Machine Learning Researchers’ Algorithm Could Help Increase Global Supply of a Precious Resource

By Maria Herd M.A. ’19

Woman looks at smartphone while giving blood

UMD machine learning researchers worked with Facebook to develop a notification algorithm for the platform that helped bump up blood donations.

Photo by Shutterstock

A predictive algorithm developed by University of Maryland machine learning researchers to improve Facebook’s notification system for blood donations prompted 5% more people to roll up their sleeves in a test last year—an increase that could mean 140 million more lifesaving donations worldwide if applied to all of the social media platform’s 2.8 billion users.

Their results are detailed in a working paper presented at the Association for Computing Machinery’s Conference on Economics and Computation.

“This is a successful step in better aligning the global supply and demand of blood,” said co-author John Dickerson, an assistant professor of computer science with an appointment in the University of Maryland Institute for Advanced Computer Studies.
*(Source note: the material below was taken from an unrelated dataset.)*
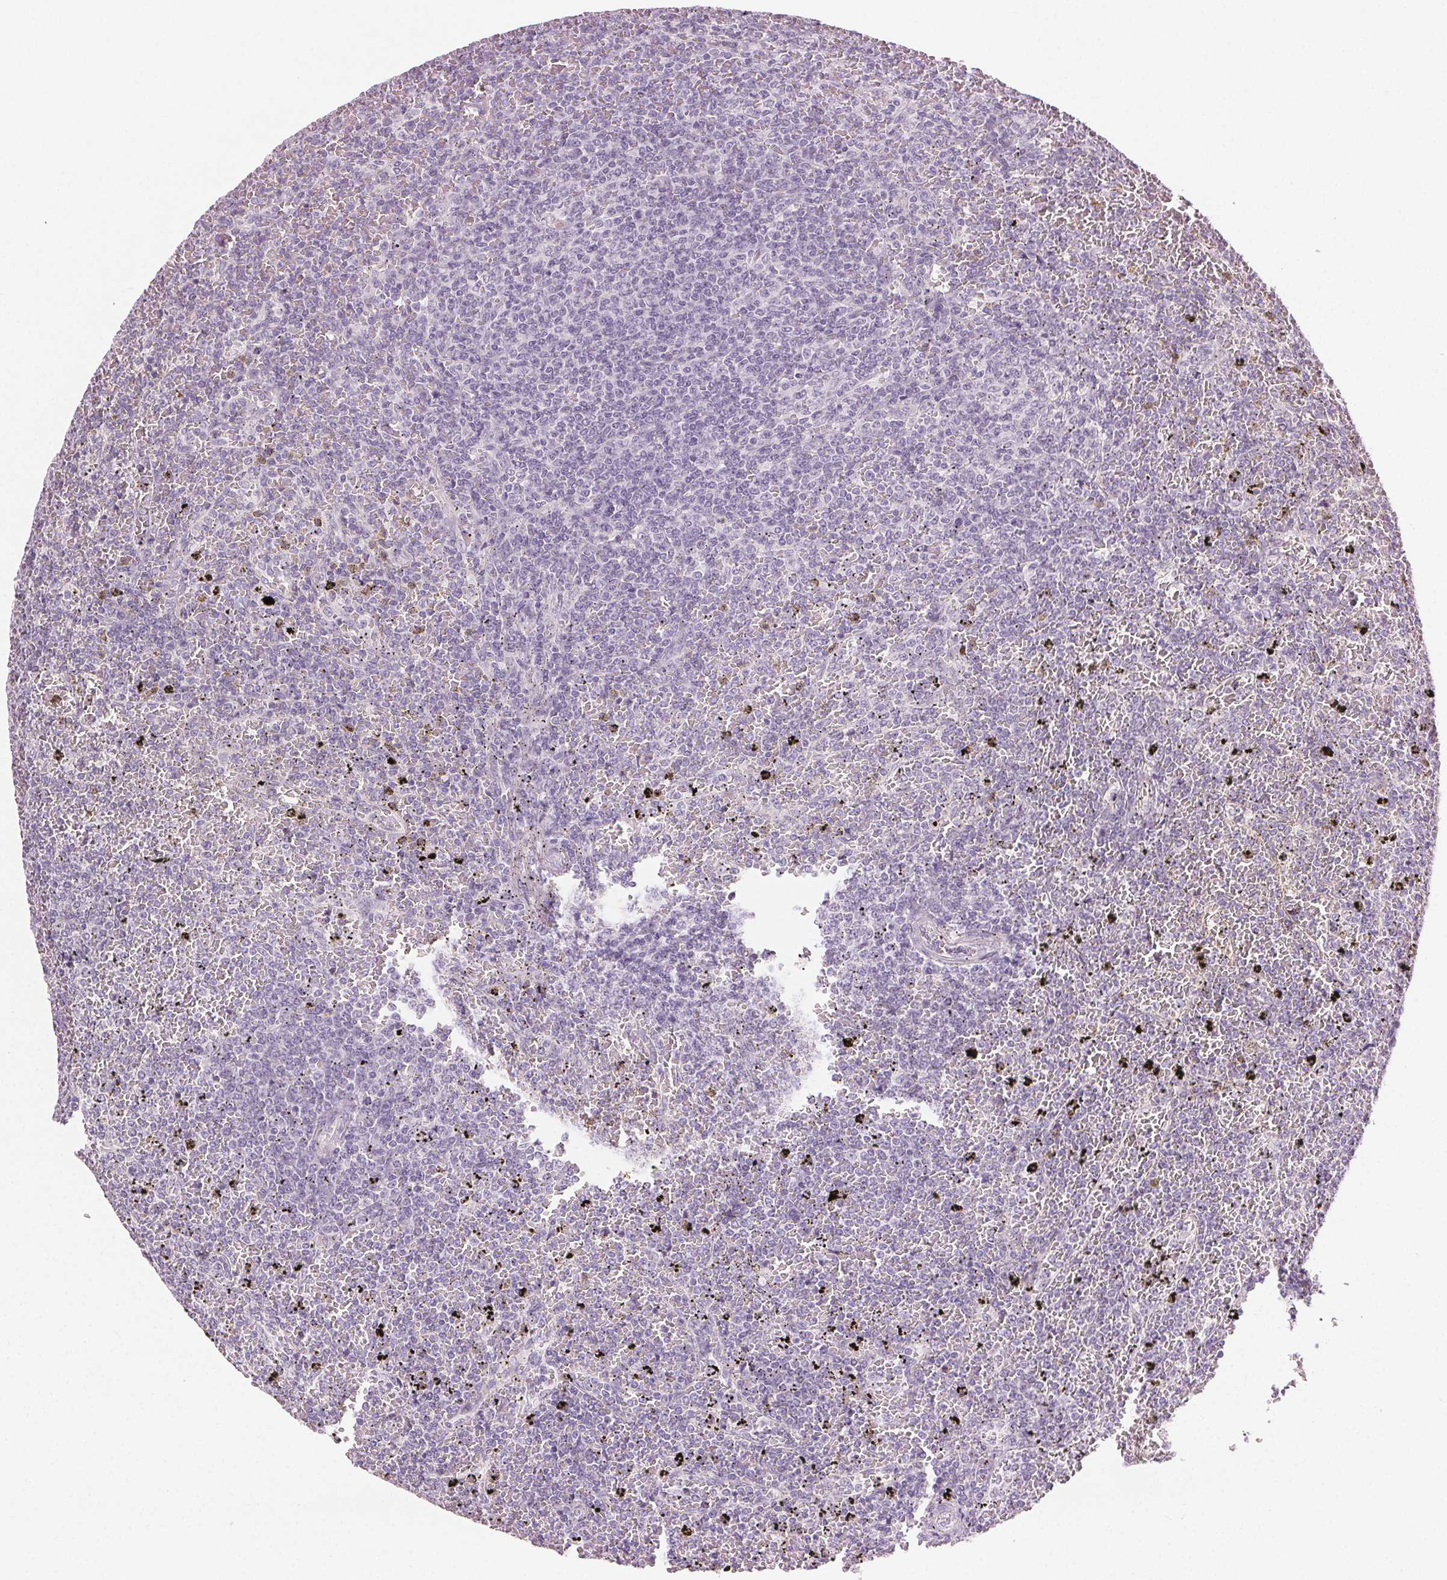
{"staining": {"intensity": "negative", "quantity": "none", "location": "none"}, "tissue": "lymphoma", "cell_type": "Tumor cells", "image_type": "cancer", "snomed": [{"axis": "morphology", "description": "Malignant lymphoma, non-Hodgkin's type, Low grade"}, {"axis": "topography", "description": "Spleen"}], "caption": "Tumor cells show no significant protein staining in lymphoma.", "gene": "HSF5", "patient": {"sex": "female", "age": 77}}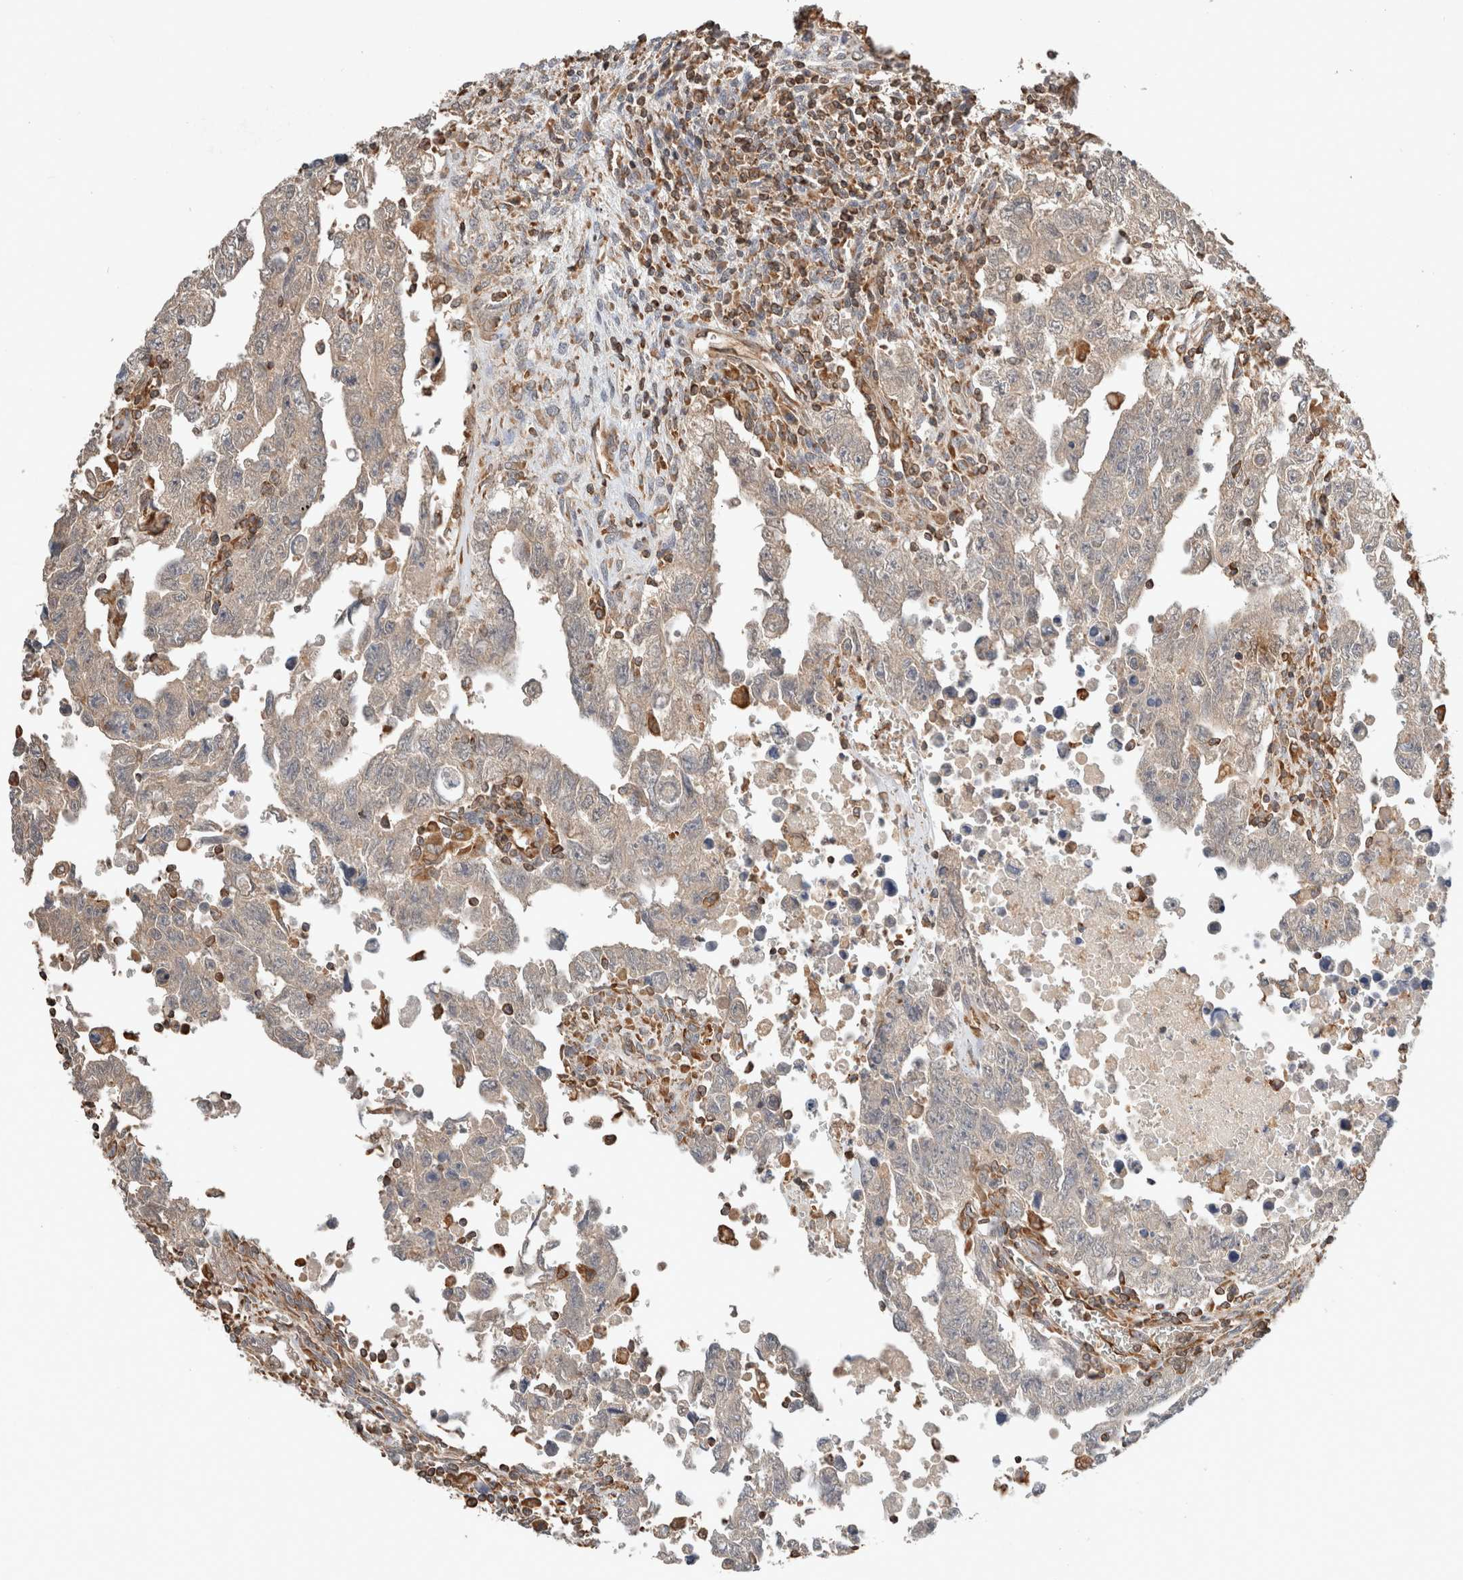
{"staining": {"intensity": "weak", "quantity": "<25%", "location": "cytoplasmic/membranous"}, "tissue": "testis cancer", "cell_type": "Tumor cells", "image_type": "cancer", "snomed": [{"axis": "morphology", "description": "Carcinoma, Embryonal, NOS"}, {"axis": "topography", "description": "Testis"}], "caption": "High power microscopy photomicrograph of an immunohistochemistry (IHC) photomicrograph of embryonal carcinoma (testis), revealing no significant staining in tumor cells.", "gene": "ERAP2", "patient": {"sex": "male", "age": 28}}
More than 4.5 million Americans need a blood transfusion every year, and the demand is even greater in poorer countries. To help increase the supply, Facebook designed a tool that notifies potential donors of local opportunities to give. Since the tool’s inception in 2017, more than 100 million people across 27 countries have signed up to receive blood donation notifications.

In effort to maximize the tool’s success, Facebook collaborated with researchers from the University of Maryland Center for Machine Learning to improve its notification process.

Rather than sending random notifications of nearby giving opportunities, the UMD team developed specialized algorithms to identify when and where users were most likely to donate, depending in part on predictive factors like how often they use Facebook, age or proximity to donation locations.

Then, in the first large-scale algorithmic matching study of its kind, the UMD team tested its predictive model against one that selects nearby donation opportunities at random. Of the 1.5 million Facebook users who received a notification during the pilot experiment, their predictive bested the random model, amounting to about 75,000 more donations, said the researchers.

While that potential impact is impressive, there are still many directions for improvement, said Duncan McElfresh Ph.D. ’21, the paper’s lead author.

Those include multiple models specifically designed for different regions or countries, as well as more coordination with blood collection centers and hospitals, he said.

The team, which includes coauthor Karthik Abinav Sankararaman ’16, Ph.D. ’19 at Facebook, is currently preparing an extended version of the paper for a leading academic journal, Dickerson said.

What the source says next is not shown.